Thursday, November 30, 2017

Endangered Species Helped by Foreign Invasives


The United States has over 5 million alligators today. One reason for their surge in numbers is that they were put on the endangered species list back in the 1960s, about 25 years after the Nutria was first released from a wayward fur farm started by the McIlhenny Tabasco sauce family.

By 1959, there were over 20 million nutria in Louisiana, and they soon migrated to other states such as Mississippi, Texas, Georgia, and Florida, providing ready fodder for a now-growing alligator population.


A more recent example of how an invasive species has helped a native species on the ropes can be found in the rapid evolution of Snail Kites in Florida whose population has adapted, evolved, and flourished with the arrival of a large non-native species of apple snail. From The New York Times:

The population of North American snail kites — birds that use curved beaks and long claws to dine on small apple snails in the Florida Everglades — had been dwindling for years, from 3,500 in 2000 to just 700 in 2007. Things began to look particularly bleak in 2004, when a portion of the Everglades was invaded by a species of larger snail that the birds had historically struggled to eat. Ornithologists assumed the shift would hasten the snail kite’s decline.

But the number of snail kites in the Everglades grew over the decade following the invasion of the larger snails. The reason, according to a study published Monday in Nature Ecology and Evolution, is that the snail kites have rapidly evolved larger beaks and bodies to handle the bulkier snails.

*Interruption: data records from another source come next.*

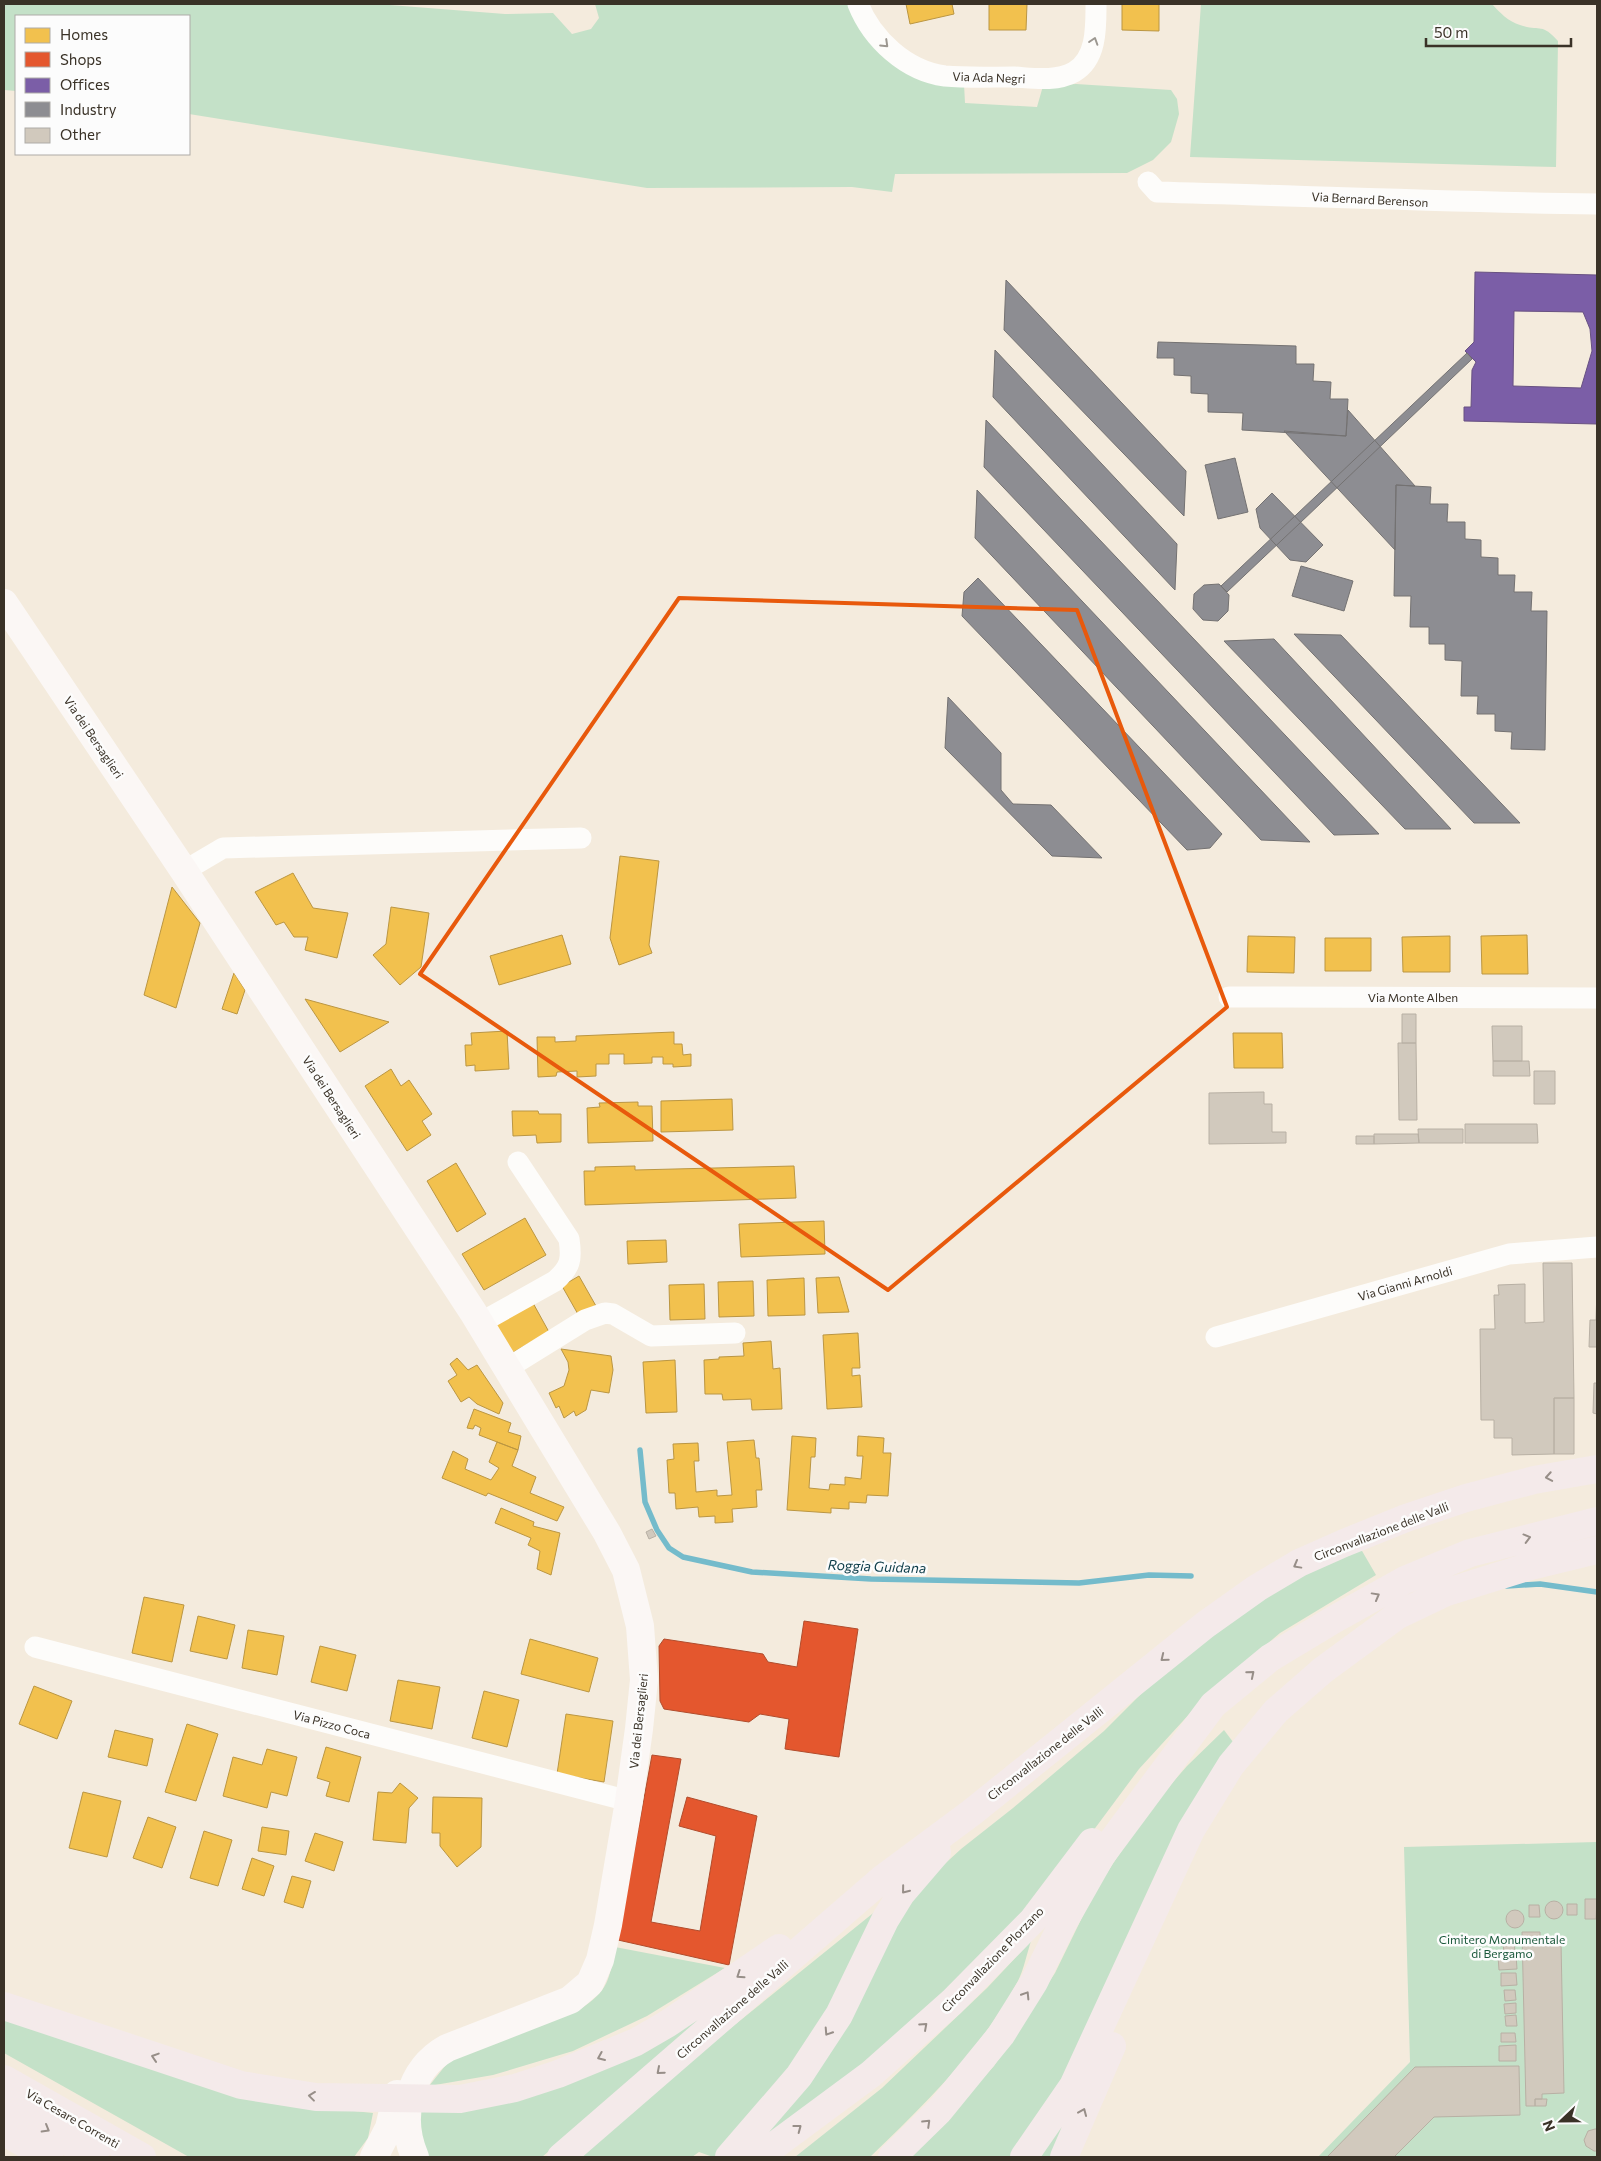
<svg xmlns="http://www.w3.org/2000/svg" width="1601" height="2161" viewBox="0 0 1601 2161" font-family="Commissioner,sans-serif">
<style>
.green{fill:#c4e1c8}
.homes{fill:#f2c14e;stroke:#bb9642}
.shops{fill:#e4572e;stroke:#b14c2c}
.offices{fill:#7b5ea7;stroke:#685181;fill-rule:evenodd}
.industry{fill:#8d8d92;stroke:#747272}
.lines{fill:none;stroke-linecap:round;stroke-linejoin:round}
.stream{stroke:#74bbcb;stroke-width:5.5}
.building{fill:#d1c9bd;stroke:#b8b0a4}
.street{stroke:#fdfcfa;stroke-width:21}
.secondary{stroke:#fbf7f5;stroke-width:28}
.highway{stroke:#f4eaea;stroke-width:28}
.oneway{stroke:#9c9790}
.oneway2{stroke:#978e88}
.marked{fill:none;stroke:#e8590c;stroke-width:4;stroke-linejoin:round}
.labels{text-anchor:middle;dominant-baseline:central;stroke-width:5;stroke-linejoin:round;paint-order:stroke}
.street-label{font-size:12px;fill:#3a3227;stroke:#fcfcfc}
.park-label{font-size:12px;fill:#1a583b;stroke:#fcfcfc}
.water-label{font-size:14px;font-style:italic;fill:#0b3b47;stroke:#fcfcfc}
</style>
<rect width="100%" height="100%" fill="#f4ebdd"/>
<path class="green" d="M4 4H377L505 14 553 13 572 34 591 29 599 18 595 4H849L866 34 964 84 965 103 1037 107 1043 86 1076 84 1171 90 1177 99 1179 114 1171 142 1153 160 1127 173 895 174 892 192 852 187 647 188 189 114V16H16V91L4 90Z
M1201 4H1492C1499 12 1509 22 1520 25 1540 32 1541 22 1558 41L1556 167 1190 157Z
M1358 1544 1376 1575 1280 1633 1204 1698 1139 1769 1070 1862 922 2023 739 2157 902 1903 961 1849 1013 1808 1104 1731 1189 1646 1250 1601Z
M1224 1730 1236 1746 1071 2074 1012 2157H908L925 2142 994 2066 1055 1973 1095 1891 1147 1812 1187 1766Z
M1597 1842V2157H1318L1410 2062 1404 1847Z
M877 1910 835 2013 720 2157H713L699 2152 692 2157H571Z
M1031 1941C1027 1953 1024 1969 1018 1981 981 2050 925 2104 870 2157H795L882 2088 987 1988Z
M615 1947 725 1968 647 2016 573 2051 493 2075 429 2086 449 2061 579 2010C609 1990 609 1981 615 1947Z
M735 1994 542 2157H429L428 2156 418 2123V2109L489 2100Z
M4 2015 305 2106 373 2113 368 2138 354 2157H189L4 2053Z
M1085 2086 1056 2157H1035Z"/>
<path class="homes" d="M906 4H952L954 14 910 24Z
M989 4H1027L1026 30H989Z
M1122 4H1159V31L1122 30Z
M620 856 659 861 649 945 652 953 619 965 610 938Z
M293 873 313 908 348 913 337 958 305 950 308 937H294L284 922 276 925 255 892Z
M172 887 200 923 176 1008 144 995Z
M391 907 429 913 421 967 400 985 373 955 386 944Z
M562 935 571 964 499 985 490 956Z
M1527 935 1528 974H1482L1481 936Z
M1248 936 1295 937 1294 973 1247 972Z
M1450 936V972H1403L1402 937Z
M1325 938H1371V971H1325Z
M234 973 245 990 237 1014 222 1009Z
M305 999 389 1022 340 1052Z
M507 1031 509 1069 475 1071V1065L466 1066 465 1045H472L471 1033Z
M674 1032V1044H682L683 1055 691 1054V1066L673 1067V1064H663V1057H652V1063L624 1064V1054H609V1064H596V1076L577 1077V1071L557 1072 556 1076 538 1077 537 1037H555V1042L576 1041V1036Z
M1233 1033H1282L1283 1068H1234Z
M391 1069 401 1086 409 1080 432 1114 422 1121 431 1135 407 1151 365 1086Z
M732 1099 733 1130 661 1132V1101Z
M638 1102V1106H652L653 1141 588 1143 587 1108 600 1107 599 1103Z
M512 1111H538L539 1114H561V1142L537 1143 536 1135 513 1136Z
M456 1163 486 1214 457 1232 427 1181Z
M635 1166V1170L794 1166 796 1198 585 1205 584 1171H595V1167Z
M525 1218 546 1255 484 1290 462 1254Z
M824 1221 825 1254 741 1257 739 1224Z
M666 1240 667 1262 628 1264 627 1241Z
M579 1276 596 1306 579 1316 562 1286Z
M839 1277 849 1312 818 1313 816 1278Z
M804 1278 805 1315 768 1316 767 1280Z
M753 1281 754 1316 719 1317 718 1282Z
M704 1284 705 1319 670 1320 669 1285Z
M533 1303 549 1332 512 1353 495 1324Z
M858 1333 860 1368H852V1376L860 1375 862 1407 827 1409 823 1335Z
M771 1341 773 1369 780 1368 782 1409 752 1410 751 1399 723 1400 722 1394H705L704 1360 719 1359V1357L744 1356 743 1343Z
M561 1349 611 1356 613 1370 609 1393 591 1390 586 1410 576 1416 574 1411 564 1418 559 1406 556 1408 549 1393 564 1386 569 1370 568 1362Z
M457 1358 468 1370 477 1365 503 1403 499 1414 477 1404 469 1397 461 1402 448 1381 457 1375 450 1364Z
M675 1360 677 1412 646 1413 643 1362Z
M474 1409 511 1423 508 1432 521 1436 518 1450 479 1435 481 1428 475 1425 473 1429 467 1428Z
M792 1436 816 1438 815 1457H811L809 1488 829 1490 830 1484 845 1485V1477L861 1479 863 1456H857L858 1436 884 1438 883 1453H891L888 1496 867 1495 866 1503 849 1502V1509L831 1508V1513L787 1510Z
M754 1440 756 1458H759L762 1490H756L757 1507 732 1509 733 1522 715 1523V1516L699 1517 698 1507 676 1509 675 1493H669L667 1460 674 1459 673 1444 698 1443 699 1461H694L696 1492 717 1490V1496L732 1495 727 1442Z
M497 1442 518 1450 512 1466 536 1477 530 1493 564 1507 557 1521 488 1493 486 1496 442 1478 453 1451 468 1459 465 1469 491 1480 499 1468 489 1462Z
M501 1508 534 1522 533 1526 560 1533 551 1575 537 1569 540 1551 528 1545 531 1538 495 1523Z
M144 1597 184 1605 172 1662 132 1653Z
M198 1616 235 1625 227 1659 190 1651Z
M248 1630 284 1636 277 1675 242 1668Z
M530 1639 598 1658 589 1692 521 1674Z
M320 1646 356 1655 347 1691 311 1682Z
M398 1680 440 1687 432 1729 390 1721Z
M34 1686 72 1701 57 1739 19 1724Z
M484 1691 519 1700 507 1747 472 1738Z
M566 1714 613 1721 604 1782 557 1774Z
M187 1724 218 1734 196 1801 165 1792Z
M115 1730 153 1739 147 1766 108 1757Z
M326 1747 361 1757 349 1802 326 1796 330 1782 317 1778Z
M267 1749 297 1757 287 1796 271 1792 267 1808 223 1796 233 1757 262 1765Z
M400 1783 418 1798 409 1808 406 1843 373 1840 378 1792 392 1793Z
M83 1792 121 1801 107 1857 69 1848Z
M433 1797 482 1798 481 1847 457 1867 440 1846V1833H432Z
M148 1817 176 1827 162 1868 133 1858Z
M262 1827 289 1831 286 1855 258 1851Z
M204 1831 232 1840 218 1886 190 1878Z
M315 1833 343 1842 334 1871 305 1861Z
M252 1858 274 1866 264 1896 242 1889Z
M292 1876 311 1881 303 1908 284 1902Z"/>
<path class="shops" d="M804 1621 858 1629 839 1757 785 1749 789 1719 760 1714 749 1722 664 1709 660 1701 659 1646 664 1639 763 1654 768 1662 797 1667Z
M652 1755 681 1759 651 1922 700 1931 716 1836 679 1826 687 1797 757 1816 729 1965 618 1940Z"/>
<path class="offices" d="M1475 272 1597 275V424L1464 421V407H1471L1472 370 1476 362 1465 351 1474 342ZM1514 311 1583 312 1590 329 1592 351 1581 388 1513 386Z"/>
<path class="industry" d="M1006 280 1186 471 1184 516 1004 330Z
M1158 342 1296 346V364H1314L1313 381 1331 382 1330 399H1348L1346 436 1242 430 1243 413 1208 412V394L1191 393V376L1174 375V358H1157Z
M995 350 1177 544 1175 590 993 397Z
M1467 353 1472 359 1300 523 1227 592 1221 586Z
M1348 410 1415 486 1396 485 1395 550 1284 431 1346 436Z
M986 420 1379 834 1334 835 984 467Z
M1235 458 1248 512 1218 519 1205 465Z
M1396 485 1431 487 1430 504H1448L1447 522H1465V539L1481 540V557L1498 558V575H1515L1514 592H1532L1531 611H1547L1545 750 1511 749 1512 732 1495 731V714H1477L1478 696H1461L1462 661 1445 660V644H1429V627H1410L1411 596H1394Z
M977 490 1310 842 1261 840 975 538Z
M1272 493 1323 545 1306 562 1290 560 1260 528 1256 509Z
M1301 566 1353 581 1344 611 1292 596Z
M978 578 1222 834 1210 848 1187 850 962 616 964 592Z
M1219 584 1229 595 1228 611 1218 621 1203 620 1193 609 1194 594 1204 585Z
M1294 634 1341 635 1520 823H1474Z
M1274 639 1451 829H1405L1224 641Z
M948 697 1001 753V790L1013 804 1051 805 1102 858 1052 856 945 748Z"/>
<g class="lines">
<path class="stream" d="M640 1450 645 1502 657 1530 669 1548 683 1557 752 1572 871 1579 1079 1583 1149 1575 1191 1576
M1507 1586 1540 1584 1597 1592"/>
</g>
<path class="building" d="M1402 1014H1416V1043H1402Z
M1492 1026H1522V1061H1493Z
M1398 1043H1416L1417 1120H1399Z
M1493 1061H1529L1530 1076H1493Z
M1534 1071H1555V1104H1534Z
M1264 1092V1104H1272V1132H1286V1143L1209 1144V1093Z
M1465 1124H1537L1538 1143H1465Z
M1418 1129H1463V1143H1419Z
M1374 1134H1418L1419 1143 1374 1144Z
M1356 1136H1374V1144H1356Z
M1543 1263H1572L1574 1398H1554V1454L1512 1455V1438H1494V1420H1481L1480 1329H1495L1494 1295H1499L1498 1285 1525 1284V1323L1544 1322Z
M1597 1289V1320H1596Z
M1590 1320H1597V1347H1589Z
M1594 1383H1597V1414L1593 1413Z
M1554 1398H1574V1454H1554Z
M652 1529 656 1536 649 1539 646 1532Z
M1585 1899H1597L1596 1919H1585Z
M1545 1910a9 9 0 1 1 18 0a9 9 0 1 1-18 0Z
M1567 1904H1577V1915H1567Z
M1529 1905H1539L1540 1917H1529Z
M1506 1919a9 9 0 1 1 18 0a9 9 0 1 1-18 0Z
M1522 1932H1540V1942H1561L1564 2093 1542 2094V2099H1535V2106H1526Z
M1514 1942 1515 1952 1504 1953 1503 1943Z
M1516 1955 1517 1969 1499 1970 1498 1956Z
M1501 1973H1516L1517 1985 1501 1986Z
M1504 1990H1515L1516 2000 1505 2001Z
M1516 2003V2013L1505 2014 1504 2004Z
M1516 2015 1517 2026H1506L1505 2016Z
M1501 2033H1515L1516 2042H1501Z
M1516 2045V2061H1499V2046Z
M1519 2066 1520 2115 1434 2117 1394 2157H1327L1415 2067Z
M1535 2099H1547L1546 2106H1535Z
M1595 2129H1597V2151H1594L1586 2146 1584 2140 1588 2131Z"/>
<g class="lines">
<path class="street" d="M858 4C872 39 906 71 945 76 967 78 991 77 1014 77 1032 78 1056 82 1074 72 1097 59 1096 27 1096 4
M1148 182 1157 192C1304 196 1450 202 1597 204
M184 871 223 848 581 838
M1229 997 1597 998
M480 1323 555 1281C571 1267 572 1259 569 1239L518 1162
M1216 1337 1509 1254 1597 1247
M506 1369 585 1320 605 1313 613 1314 651 1336 735 1333
M35 1647 629 1801"/>
<path class="secondary" d="M4 603 184 871 473 1312 607 1533 626 1570 640 1626 644 1680 639 1729 629 1801 608 1925 600 1960 590 1983 570 2000 447 2048C408 2070 398 2118 415 2157
M374 2157 389 2128 397 2094"/>
<path class="highway" d="M4 2006 241 2085 316 2097 460 2099 515 2088 558 2074 636 2042 667 2024 779 1948
M4 2079 142 2157
M4 2105 95 2157
M4 2132 49 2157
M561 2157 882 1879 971 1813 1205 1625 1257 1588 1299 1563 1344 1543 1406 1518 1466 1498 1534 1480 1597 1469
M729 2157 799 2076 839 2015 885 1920 901 1894 937 1852
M759 2157 871 2074 952 2002 1033 1920 1092 1842
M892 2157 939 2111 1001 2035 1034 1982 1063 1923 1101 1856 1213 1705 1270 1658 1333 1620 1405 1580 1470 1553 1597 1521
M1024 2157 1073 2086 1191 1830 1231 1765 1276 1711 1323 1670 1398 1615 1444 1593 1527 1567 1597 1550
M1064 2157 1112 2046"/>
</g>
<defs><path id="oneway-chevron" d="M-2-3.5L2.5 0L-2 3.5" fill="none" stroke-width="1.6" stroke-linecap="round" stroke-linejoin="round" transform="scale(1.25)"/></defs>
<g class="oneway">
<use href="#oneway-chevron" transform="translate(1094 41) rotate(-72)"/>
<use href="#oneway-chevron" transform="translate(885 44) rotate(44)"/>
</g>
<g class="oneway2">
<use href="#oneway-chevron" transform="translate(1549 1477) rotate(170)"/>
<use href="#oneway-chevron" transform="translate(1527 1538) rotate(-15)"/>
<use href="#oneway-chevron" transform="translate(1297 1565) rotate(151)"/>
<use href="#oneway-chevron" transform="translate(1376 1596) rotate(-29)"/>
<use href="#oneway-chevron" transform="translate(1164 1658) rotate(141)"/>
<use href="#oneway-chevron" transform="translate(1251 1674) rotate(-40)"/>
<use href="#oneway-chevron" transform="translate(905 1890) rotate(129)"/>
<use href="#oneway-chevron" transform="translate(740 1975) rotate(146)"/>
<use href="#oneway-chevron" transform="translate(1026 1995) rotate(-58)"/>
<use href="#oneway-chevron" transform="translate(924 2026) rotate(-42)"/>
<use href="#oneway-chevron" transform="translate(828 2032) rotate(123)"/>
<use href="#oneway-chevron" transform="translate(155 2057) rotate(-162)"/>
<use href="#oneway-chevron" transform="translate(601 2057) rotate(157)"/>
<use href="#oneway-chevron" transform="translate(660 2071) rotate(139)"/>
<use href="#oneway-chevron" transform="translate(312 2096) rotate(-173)"/>
<use href="#oneway-chevron" transform="translate(1083 2112) rotate(-67)"/>
<use href="#oneway-chevron" transform="translate(927 2123) rotate(-44)"/>
<use href="#oneway-chevron" transform="translate(798 2128) rotate(-37)"/>
<use href="#oneway-chevron" transform="translate(46 2129) rotate(30)"/>
</g>
<path class="marked" d="M679 598 1077 610 1227 1007 888 1290 420 974Z"/>
<g class="labels">
<g class="street-label">
<text transform="translate(989 77) rotate(2)">Via Ada Negri</text>
<text transform="translate(1370 199) rotate(3)">Via Bernard Berenson</text>
<text transform="translate(94 737) rotate(56)">Via dei Bersaglieri</text>
<text x="1413" y="997">Via Monte Alben</text>
<text transform="translate(332 1097) rotate(57)">Via dei Bersaglieri</text>
<text transform="translate(1405 1283) rotate(-16)">Via Gianni Arnoldi</text>
<text transform="translate(1381 1531) rotate(-21)">Circonvallazione delle Valli</text>
<text transform="translate(638 1721) rotate(-84)">Via dei Bersaglieri</text>
<text transform="translate(332 1724) rotate(15)">Via Pizzo Coca</text>
<text transform="translate(1045 1753) rotate(-38)">Circonvallazione delle Valli</text>
<text transform="translate(992 1959) rotate(-46)">Circonvallazione Plorzano</text>
<text transform="translate(732 2009) rotate(-41)">Circonvallazione delle Valli</text>
<text transform="translate(73 2118) rotate(30)">Via Cesare Correnti</text>
</g>
<g class="park-label">
<text x="1502" y="1939">Cimitero Monumentale<tspan x="1502" dy="14">di Bergamo</tspan></text>
</g>
<g class="water-label">
<text transform="translate(877 1566) rotate(2)">Roggia Guidana</text>
</g>
</g>
<rect width="1601" height="2161" fill="none" stroke="#3a3227" stroke-width="10"/>
<rect x="15" y="15" width="175" height="140" fill="#fcfcfc" stroke="#aeaba7"/>
<rect x="25" y="28" width="25" height="15" fill="#f2c14e" stroke="#aeaba7"/>
<text x="60" y="40" font-size="15" fill="#3a3227">Homes</text>
<rect x="25" y="52" width="25" height="15" fill="#e4572e" stroke="#aeaba7"/>
<text x="60" y="65" font-size="15" fill="#3a3227">Shops</text>
<rect x="25" y="78" width="25" height="15" fill="#7b5ea7" stroke="#aeaba7"/>
<text x="60" y="90" font-size="15" fill="#3a3227">Offices</text>
<rect x="25" y="102" width="25" height="15" fill="#8d8d92" stroke="#aeaba7"/>
<text x="60" y="115" font-size="15" fill="#3a3227">Industry</text>
<rect x="25" y="128" width="25" height="15" fill="#d1c9bd" stroke="#aeaba7"/>
<text x="60" y="140" font-size="15" fill="#3a3227">Other</text>
<g transform="translate(1561 2121) rotate(248)" stroke="#fcfcfc" stroke-width="4" paint-order="stroke">
<path d="M0-4L9 19L0 12L-9 19Z" fill="#3a3227"/>
<text y="-8" font-size="14" font-weight="bold" text-anchor="middle" fill="#3a3227">N</text>
</g>
<path d="M1426 38v8h145v-8" fill="none" stroke="#3a3227" stroke-width="2.5"/>
<text x="1434" y="38" font-size="15" fill="#3a3227" stroke="#fcfcfc" stroke-width="4" paint-order="stroke">50 m</text>
</svg>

“We were very surprised,” said Robert Fletcher, Jr., an ecologist at the University of Florida and an author of the study. “We often assume these large-bodied animals can’t keep up with changes to the system, like invasions or climate change, because their generation times are too long. And yet we are seeing this incredibly rapid change in beak size of this bird.”

...[R]esearchers found suggestions of a genetic component to the changes, as well. By tracking the birds’ pedigrees, they found that large-beaked parents gave birth to large-beaked offspring, setting the stage for large-scale evolutionary change.

Thirteen years after the larger snails invaded, the population of the birds has nearly tripled, to “well over 2,000,” Dr. Fletcher said. “It’s been a major development for the recovery of this species.” Outside of Florida, related snail kites are found in parts of South America, Central America and the Caribbean, where they are not considered endangered.

Large invasive apple snails are two to five times larger than the native species.

2 comments:

Jennifer said...

Good and often overlooked point: introduced species are sometimes good. Here in New Zealand, the California quail seems to fill a niche vacated by now extinct ground dwelling and predator naive bird species. It was introduced a century ago and is widespread, stays under control, and is much loved. Introduced pheasants and wild turkeys are also popular and not out of control. Meanwhile, many introduced species, eg gorse, various thistles, 'feathered rats' (house or English sparrows), Rattus sp., and brush tailed possum have become plague populations, decimating and displacing indigenous species. Can you recommend any study on what makes an introduction work, as opposed to leading to a pest/weed invasion?

PBurns said...

I pulled together about 2,000 pages of research on that topic once, with an eye towards writing a book, and I have no answer.

The number of species in the US that are non-native is massive, from humans to horses, from English Sparrows to Starlings, from Brown Trout to most species of carp. The dandelion is a foreigner, and so too is the tumble weed.

Most species seem to fit in and do very little harm, but some are incredibly destructive.

As a general rule, you have consider:

** Do the natives have resistance? We killed the Indians off (unintentionally for the most part) with small pox, TB and other vector-borne diseases and the same happened with Dutch Elm and now Emerald Ash bore.

** Does the foreigner have a parasite or limiter of some sort? With plants on new ground this can be a huge problem, but it's also a problem with some animal species (such as toxic toads and lion fish). Most things that are edible by a native will be eaten by a native.

** Acceptance than everything is a foreigner and that this is part of Darwin's grand designs. No birds are native to the Galapagos; they all blew over in a storm and then speciated. Humans migrated outward from a hundred locations and are now found, literally everywhere. Mother Nature feeds and weeds on its own and all life is a temp job.